## Start

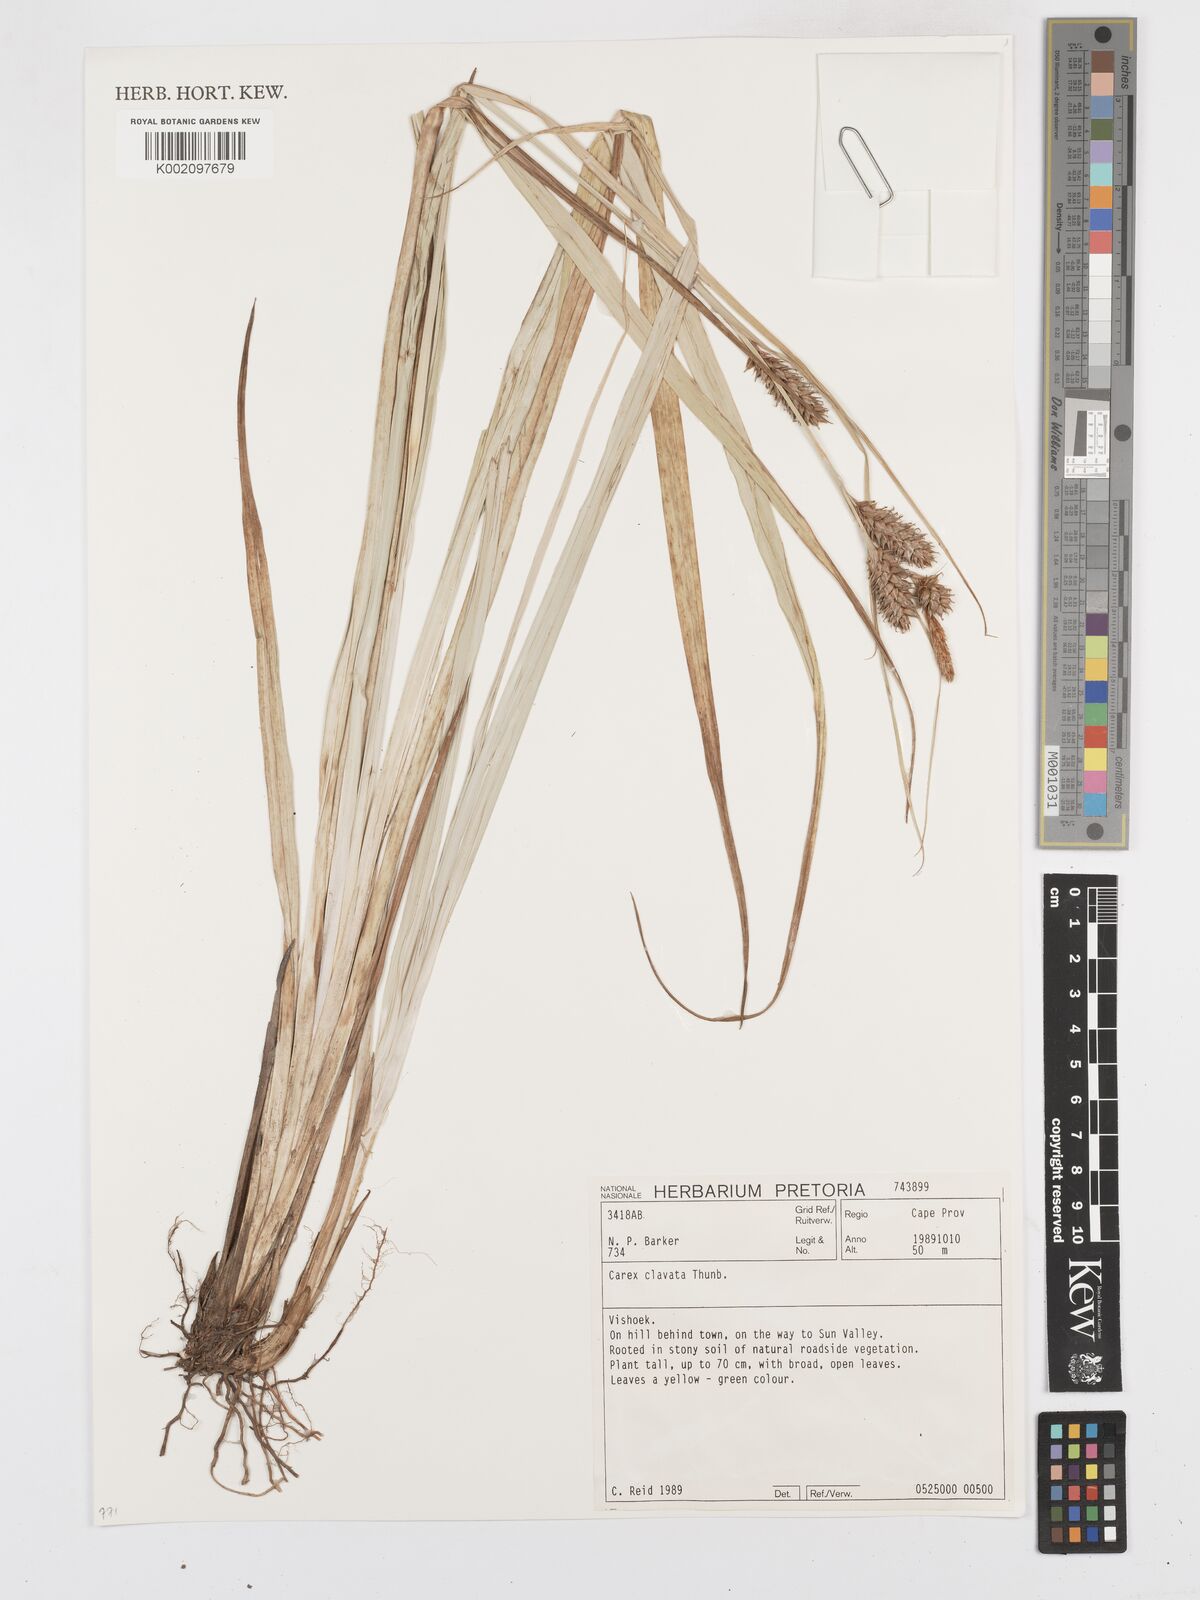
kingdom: Plantae
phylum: Tracheophyta
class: Liliopsida
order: Poales
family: Cyperaceae
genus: Carex
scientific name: Carex clavata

## End

Could you rewrite all the rows with "scientific name" changed to "species" and everything else kept the same, leaving the pictures out?

#### ANSWER
kingdom: Plantae
phylum: Tracheophyta
class: Liliopsida
order: Poales
family: Cyperaceae
genus: Carex
species: Carex clavata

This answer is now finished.